Schoone Kunsten.
Tentoonstelling Miss M. Agnes Cohen in Pictura.
Aangenaam zeker is het bij een tentoonstelling, als deze, iets naders omtrent de artiste te weten - om mij duidelijker uit te drukken: ,‚’t Kan zeer moeilijk zijn voor een tamelijk omvangrijke verzameling kunstwerken staande, zoo opeens een juist begrip te krijgen van het streven, van den vooruitgang vant degene, die ze schiep. De stukken toch, hier bijeengehangen zoo door elkander, wat ’t tijdstip van hun ontstaan betreft, zijn van tamelijk uiteenloopende verdienste.
Vergelijken we No. 11, die visscherskinderen, met No. 31, vischafslag aan ’t strand. ’t Treft toevallig dat, toen ik voor een 5 à 6 jaar geleden kennis maakte met het werk van deze energieke, talentvolle werkster, het juist die visscherskinderen van Volendam waren, waaraan zij toen bezig was, een onderwerp, waarmede zij zich aansloot bij de schilders van het Hollandsche volksleven. Dit schilderij is ook (behalve no. 8) het vroegste van de hier tentoongestelde werken. Zeker toont het de noodige vaardigheid in compositie-teekening en schildering, maar dat alles vindt men in die Vischafslag (31) zoo veel beter, zoo veel volkomener, maar tevens met den stempel van meer echtheid - meer werkelijke uitdrukking - en wat hoofdzaak is, zooveel beter geschilderd.

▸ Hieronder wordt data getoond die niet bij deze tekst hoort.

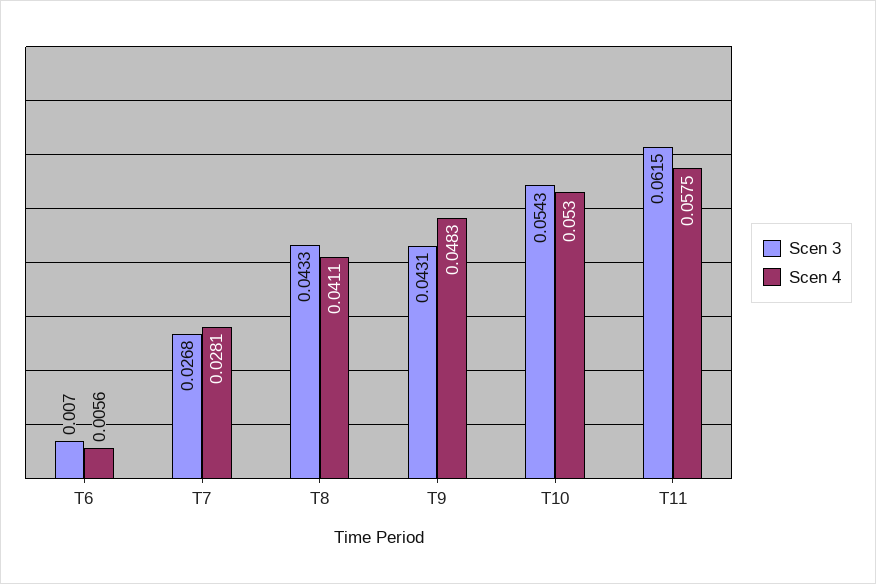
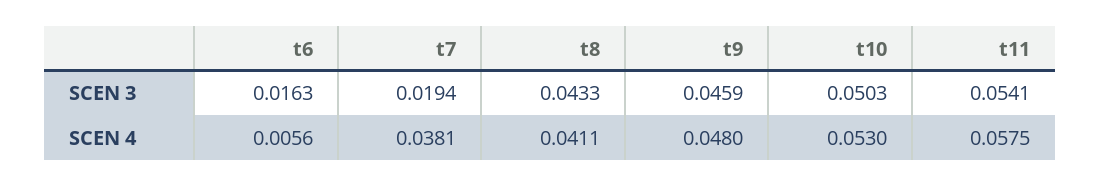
Scen 3, T6: 0.007 -> 0.0163
Scen 3, T7: 0.0268 -> 0.0194
Scen 4, T7: 0.0281 -> 0.0381
Scen 3, T9: 0.0431 -> 0.0459
Scen 4, T9: 0.0483 -> 0.048
Scen 3, T10: 0.0543 -> 0.0503
Scen 3, T11: 0.0615 -> 0.0541

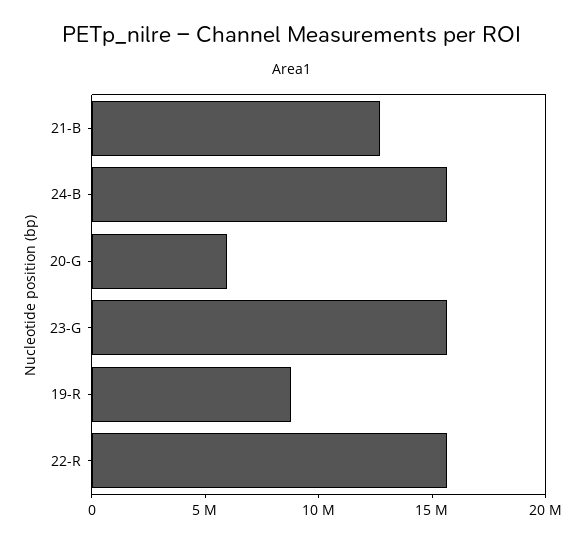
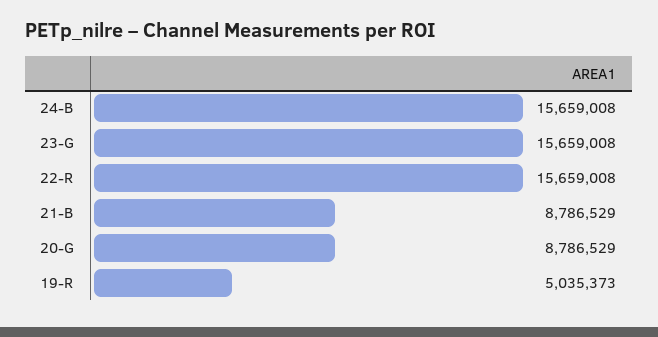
21-B: 13000000 -> 8786529
20-G: 6000000 -> 8786529
19-R: 9000000 -> 5035373

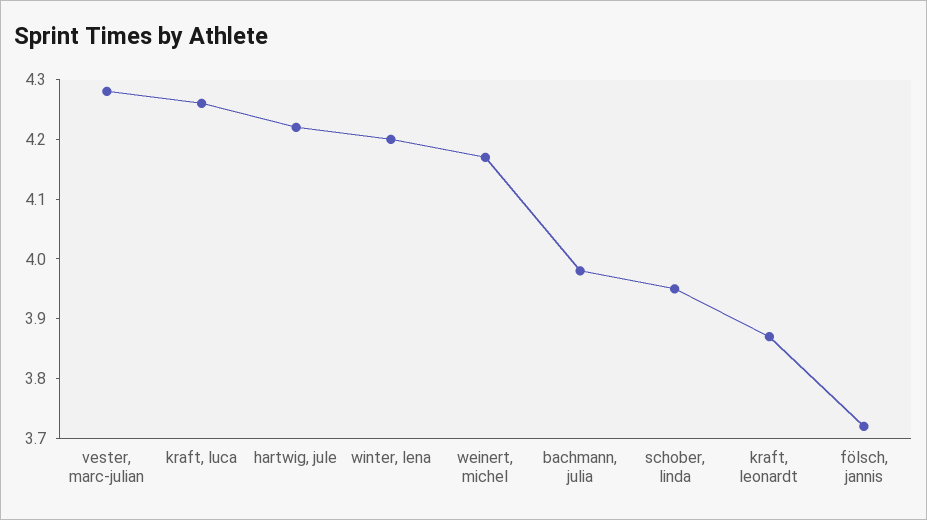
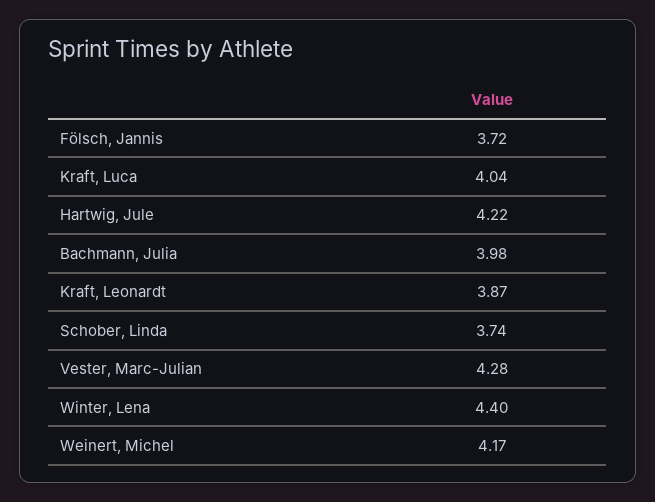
kraft, luca: 4.25 -> 4.04
winter, lena: 4.2 -> 4.4
schober, linda: 3.95 -> 3.74

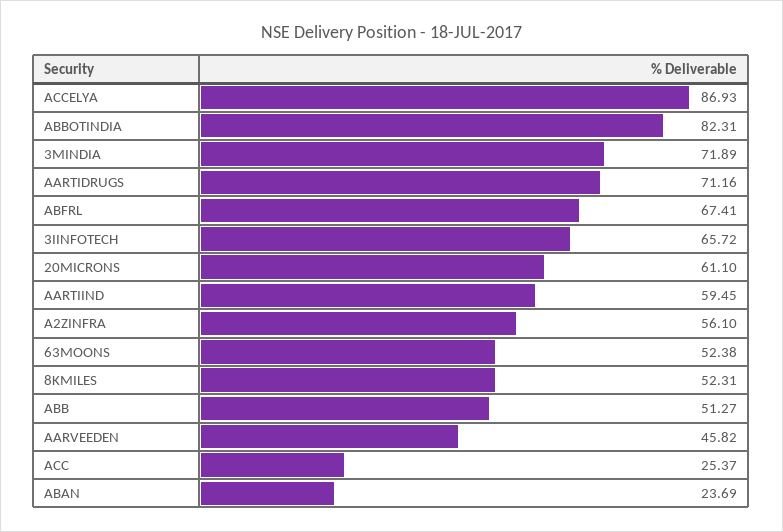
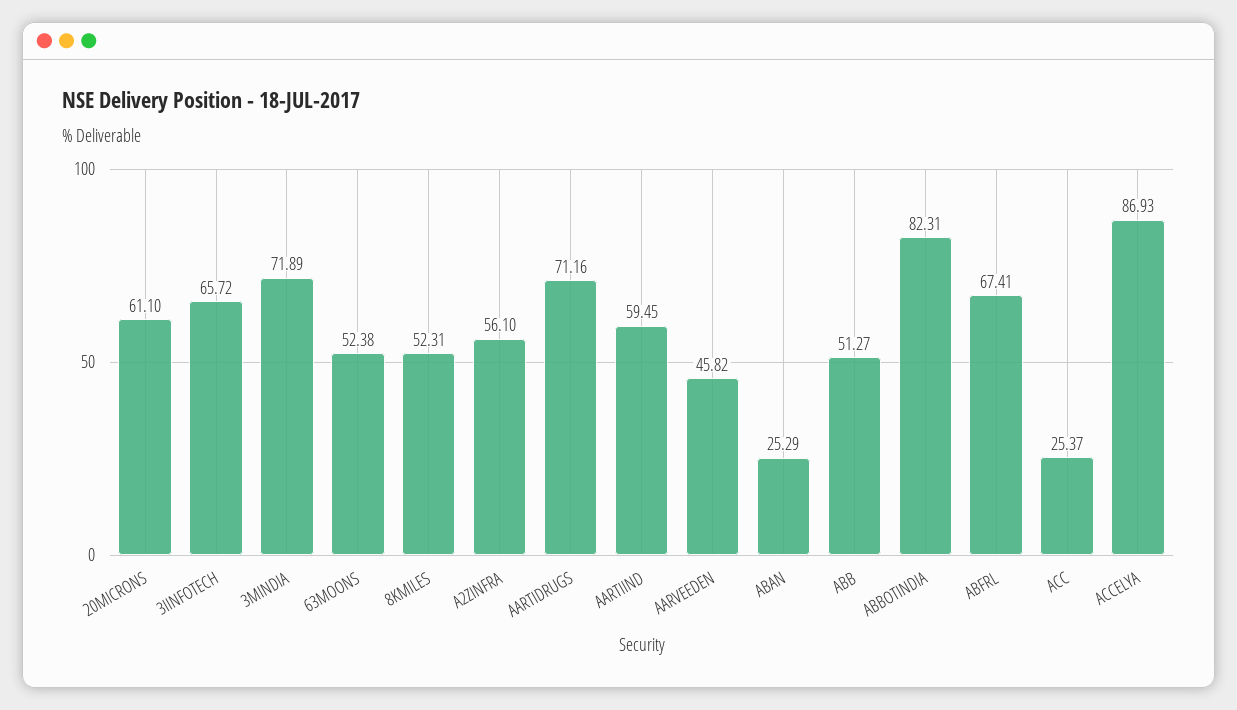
ABAN: 23.69 -> 25.29

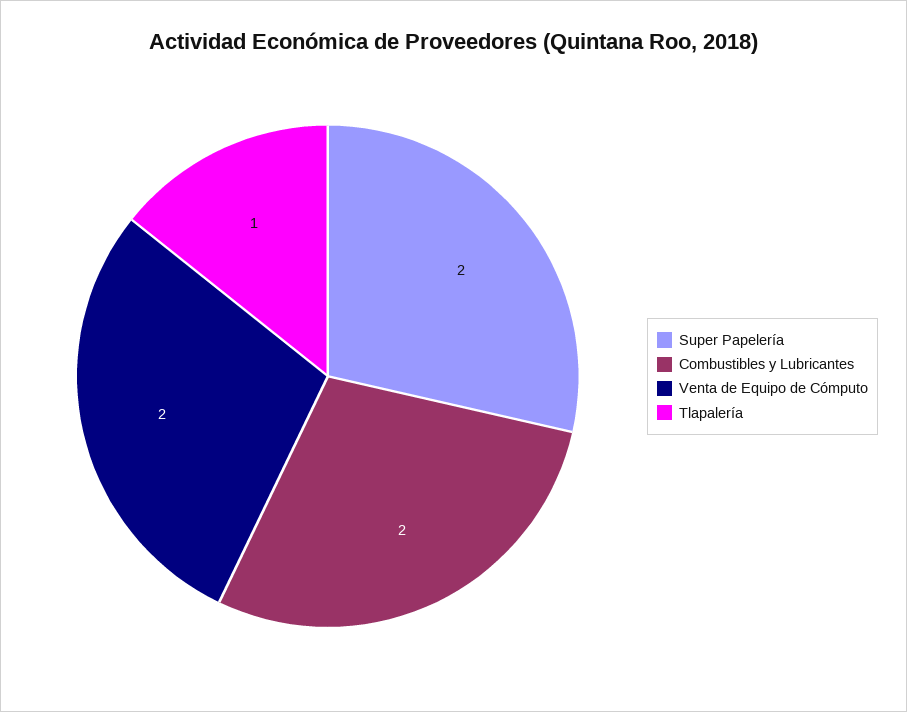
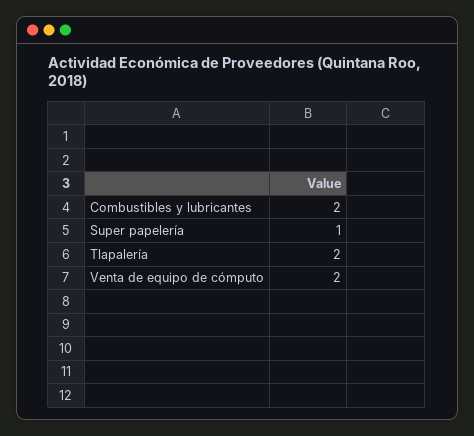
Super Papelería: 2 -> 1
Tlapalería: 1 -> 2

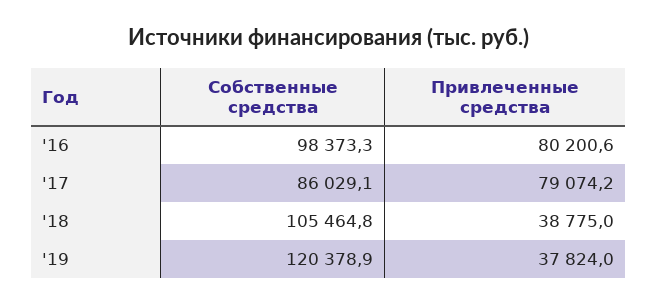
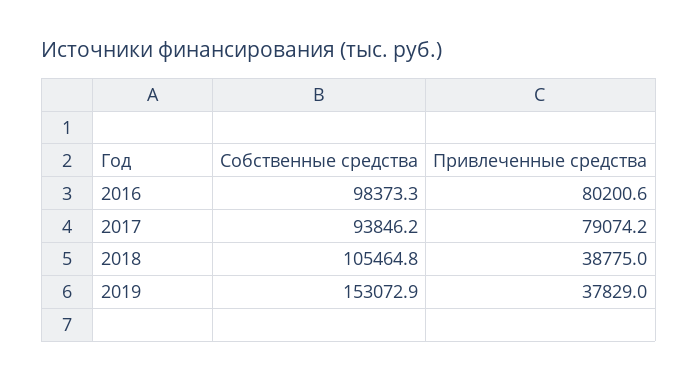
Собственные средства, '17: 86029.1 -> 93846.2
Собственные средства, '19: 120378.9 -> 153072.9
Привлеченные средства, '19: 37824 -> 37829

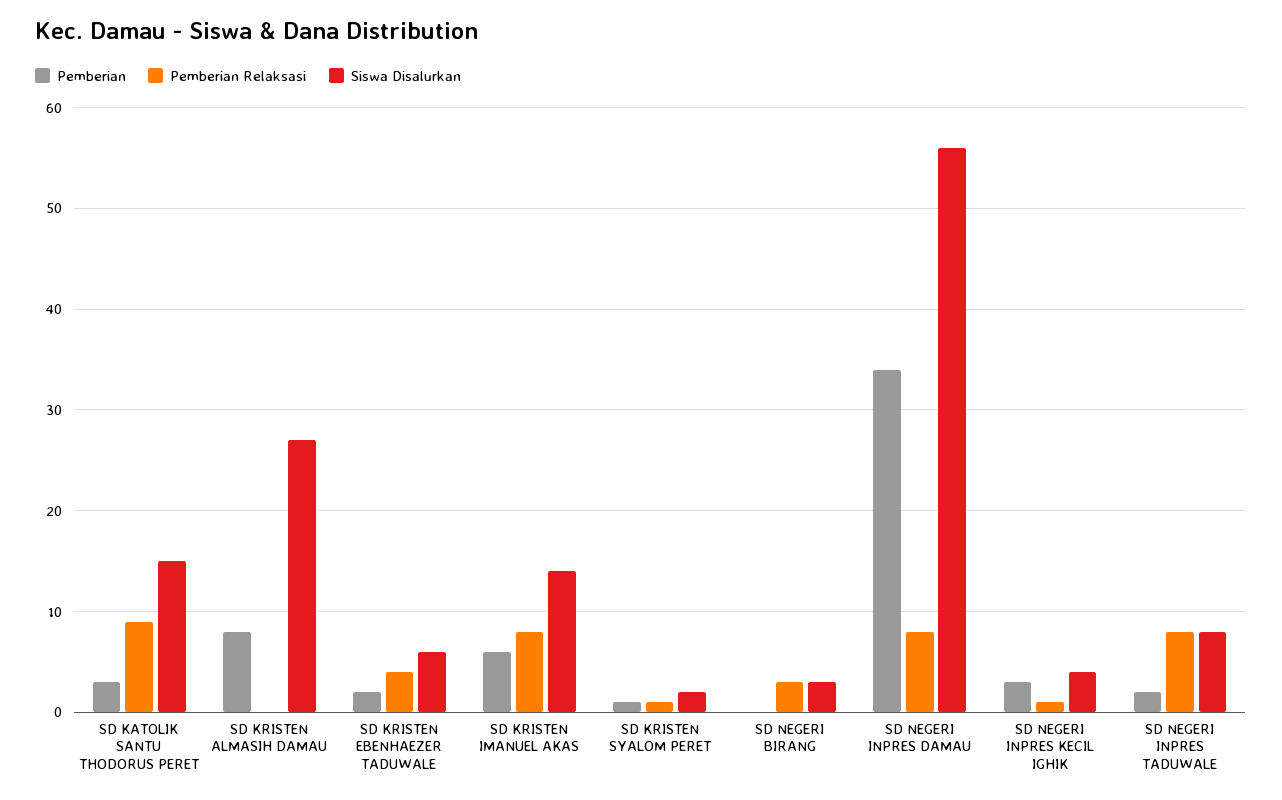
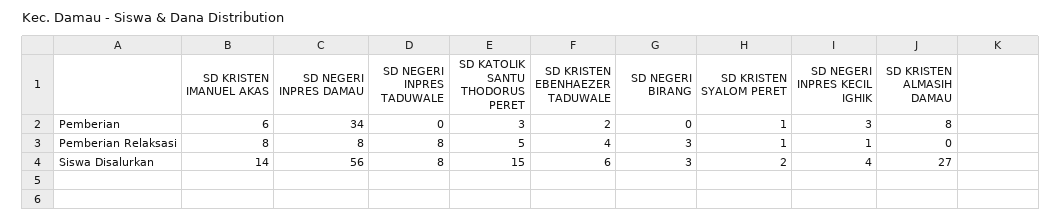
Pemberian Relaksasi, SD KATOLIK SANTU THODORUS PERET: 9 -> 5
Pemberian, SD NEGERI INPRES TADUWALE: 2 -> 0

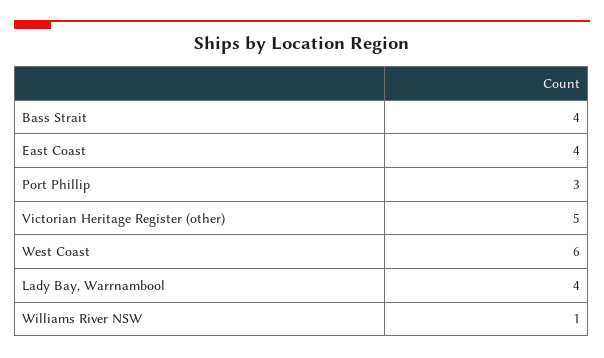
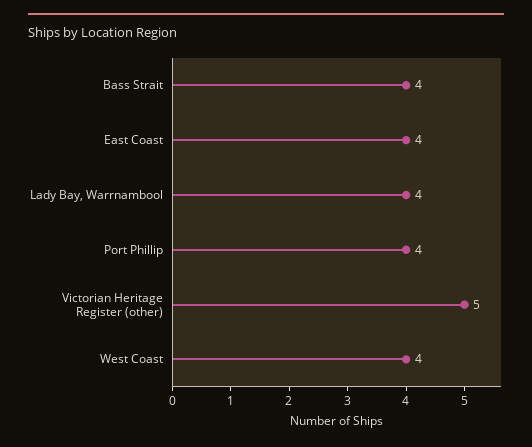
Port Phillip: 3 -> 4
West Coast: 6 -> 4
Williams River NSW: 1 -> none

Wat is, om iets te noemen, dat jak, ’t paarse, van die zich bukkende vrouw prachtig van kleur - wat doen al die fijne pastel ' toontjes van die verschillende vrouwenkleeren mooi en tevens krachtig tegen elkaar en te zamen tegen den achtergrond. Compositie is er zeker in - maar je voelt ze niet - het zit zoo natuurlijk in elkaar en dan de uitdrukking in de figuren, hun geheele stand, hun samendringen rond het voor ons onzichtbare voorwerp hunner belangstelling - waarlijk kranig verdienstelijk werk, doordacht en doorwerkt, mooi en natuurlijk.
In de 4 à 5 jaar dus is Miss Agnes Cohen er in geslaagd zich tot deze hoogte op te werken. Hard werken - steeds de natuur om zich - zeker het milieu (Katwijk in deze), zal ontegenzeggelijk van grooten invloed geweest zijn, maar men komt niet van een atelier-schilderij als no. 11 tot een kunstwerk als no. 31, zonder voortdurende studie, zonder steeds dieper indringen in het ware karakter der 0m- gevende natuur, de ware uitdrukking van beweging en expressie der figuren, de veeleischende voorwaarden voor een goed figuur-schilderij. Tusschen de twee genoemde liggen al de geëxposeerde werken.
Belangstellenden aansporende tot een bezoek, hopen we op deze tentoonstelling nog eens terug te komen.